»»

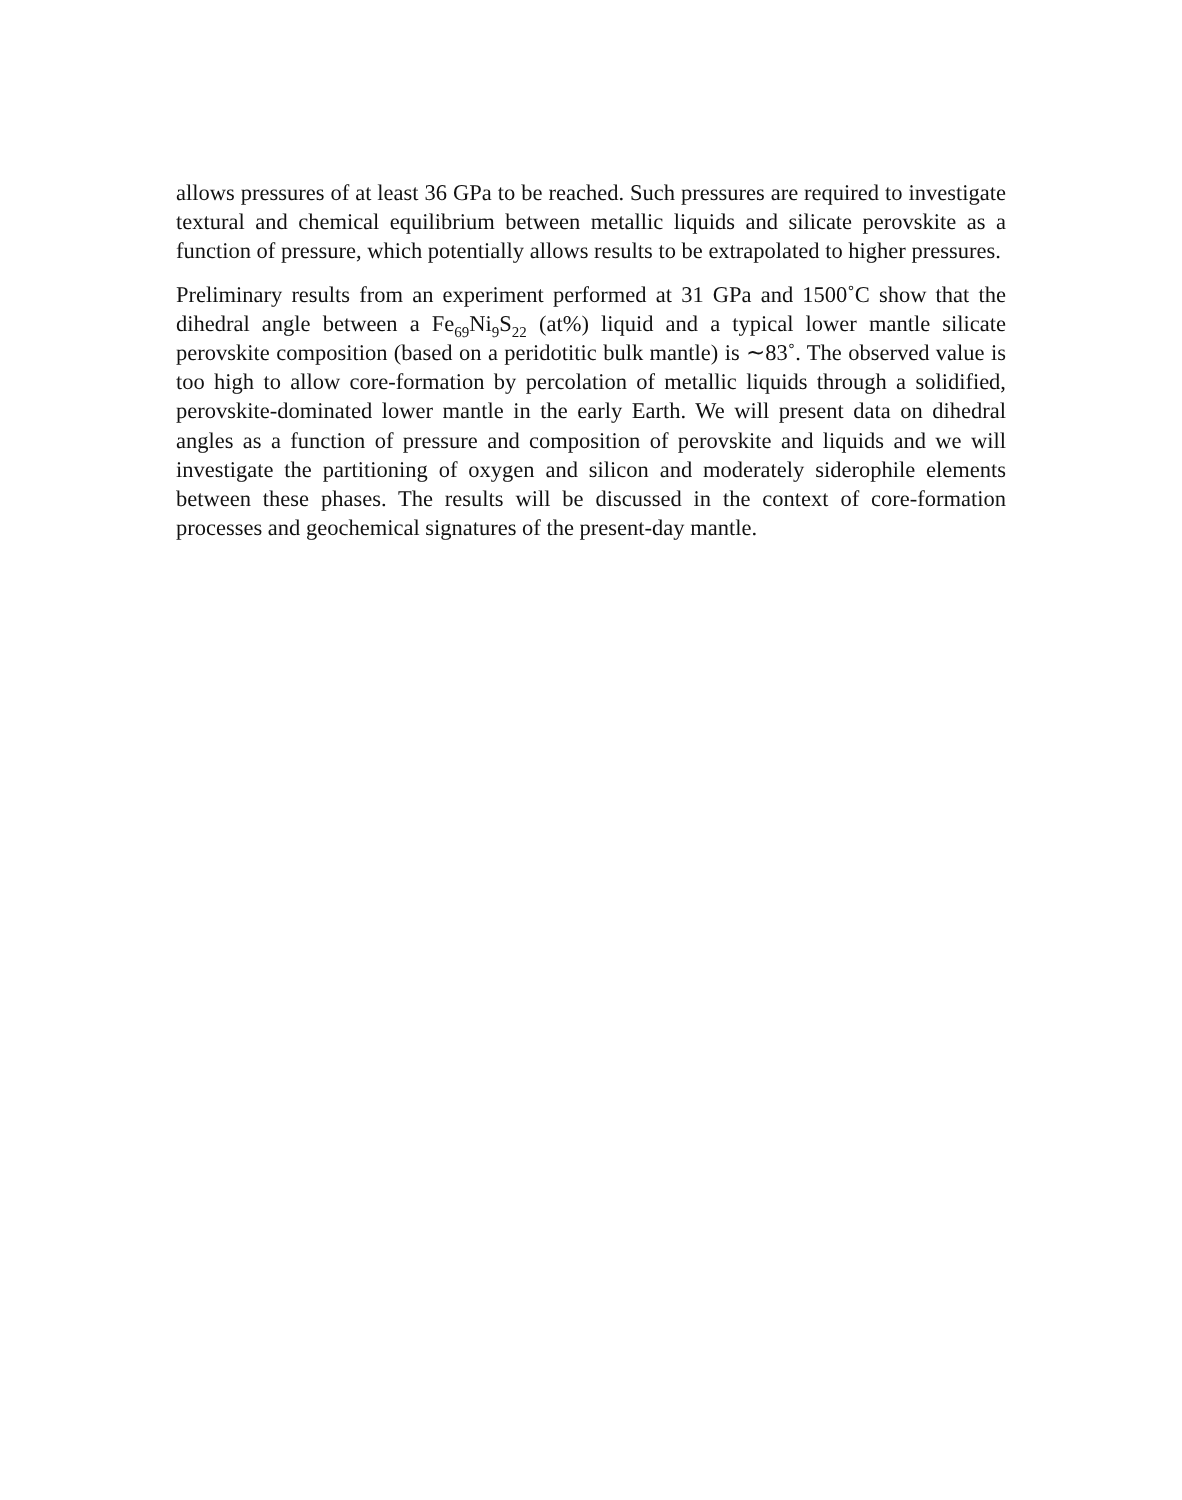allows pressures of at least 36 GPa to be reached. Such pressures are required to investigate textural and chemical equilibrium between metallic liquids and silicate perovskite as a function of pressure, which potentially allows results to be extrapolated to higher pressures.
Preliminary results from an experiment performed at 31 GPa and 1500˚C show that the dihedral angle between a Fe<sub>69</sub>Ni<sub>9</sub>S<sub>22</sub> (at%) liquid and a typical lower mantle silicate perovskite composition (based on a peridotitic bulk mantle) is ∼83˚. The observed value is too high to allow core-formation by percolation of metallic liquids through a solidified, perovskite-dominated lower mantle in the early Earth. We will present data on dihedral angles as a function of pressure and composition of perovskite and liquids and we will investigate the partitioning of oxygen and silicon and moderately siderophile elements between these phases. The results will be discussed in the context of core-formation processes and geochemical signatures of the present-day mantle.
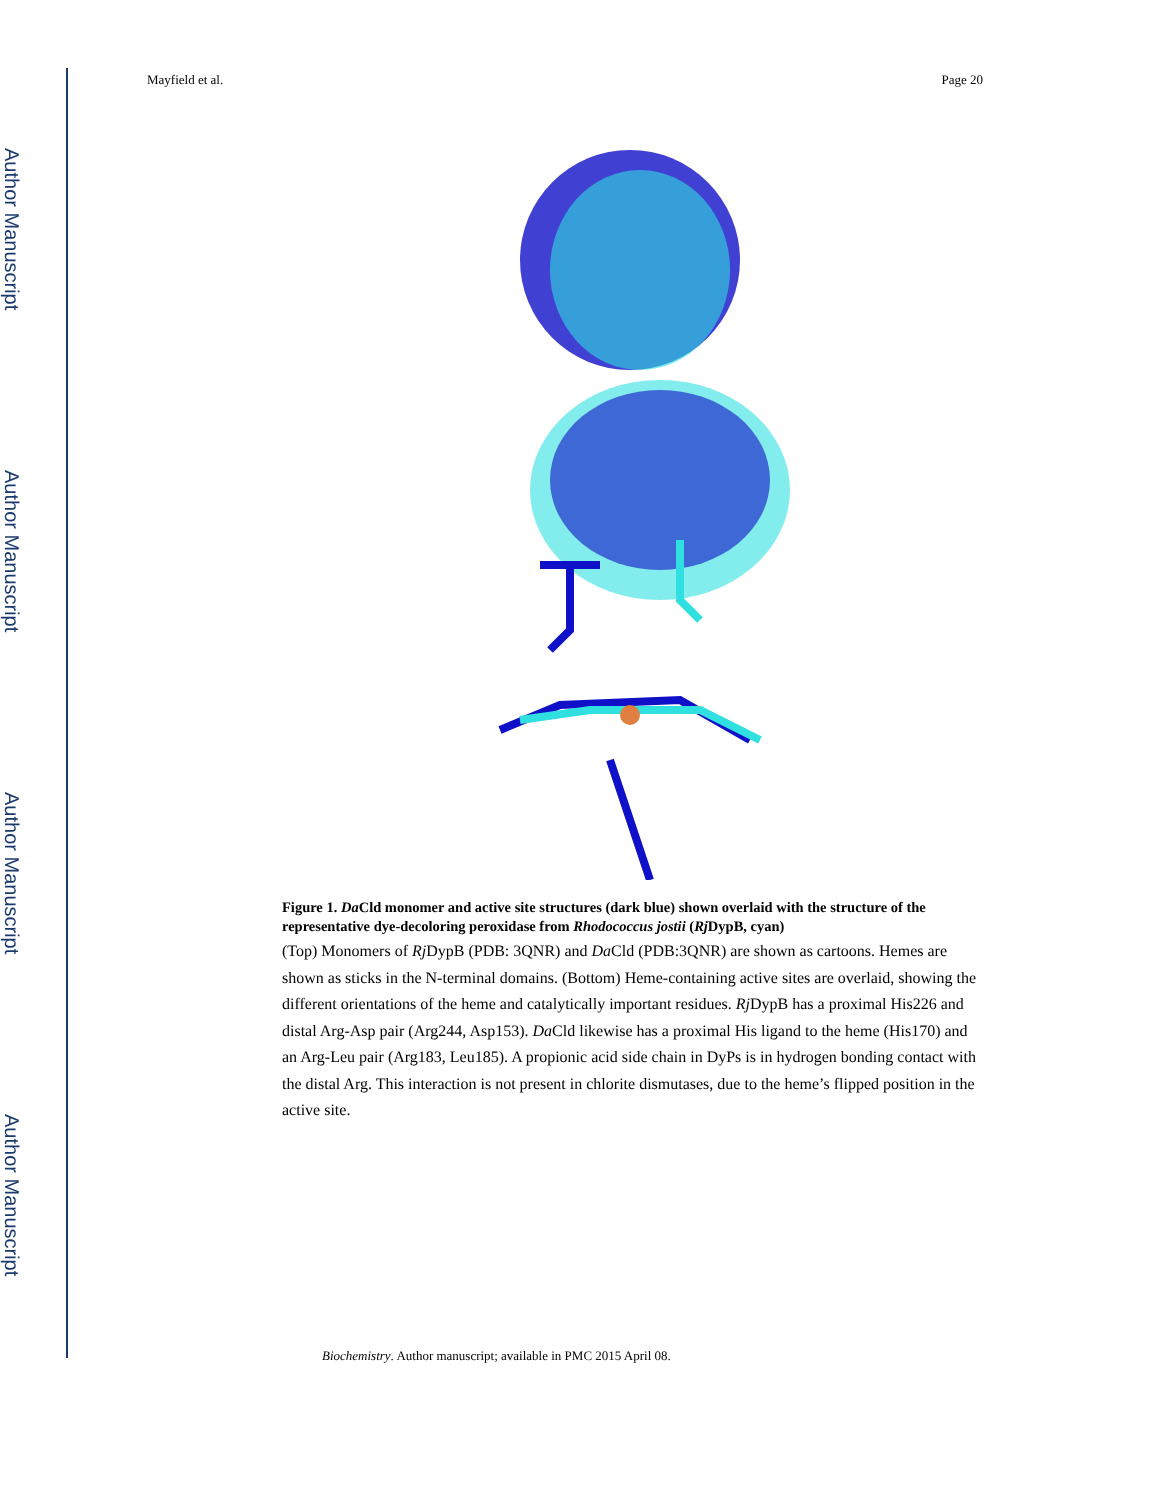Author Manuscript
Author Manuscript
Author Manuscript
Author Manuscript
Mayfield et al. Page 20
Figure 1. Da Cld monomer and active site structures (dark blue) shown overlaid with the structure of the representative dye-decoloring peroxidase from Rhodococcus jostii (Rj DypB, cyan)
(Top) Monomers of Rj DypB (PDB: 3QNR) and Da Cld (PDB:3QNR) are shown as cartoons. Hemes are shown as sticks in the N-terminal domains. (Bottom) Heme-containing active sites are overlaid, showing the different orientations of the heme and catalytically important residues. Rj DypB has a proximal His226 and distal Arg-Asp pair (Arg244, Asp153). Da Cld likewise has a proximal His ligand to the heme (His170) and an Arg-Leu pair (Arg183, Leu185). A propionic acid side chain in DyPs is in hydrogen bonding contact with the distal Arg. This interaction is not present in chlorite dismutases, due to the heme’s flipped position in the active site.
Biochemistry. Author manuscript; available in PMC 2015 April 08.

««

Work required:
Among the records above, a stretch begins at the line containing "Mayfield et al. Page 20" and ends at the line containing "Figure 1. Da". Restate that stretch word for word, and nothing else.

Exercise answer:
Mayfield et al. Page 20
Figure 1. Da Cld monomer and active site structures (dark blue) shown overlaid with the structure of the representative dye-decoloring peroxidase from Rhodococcus jostii (Rj DypB, cyan)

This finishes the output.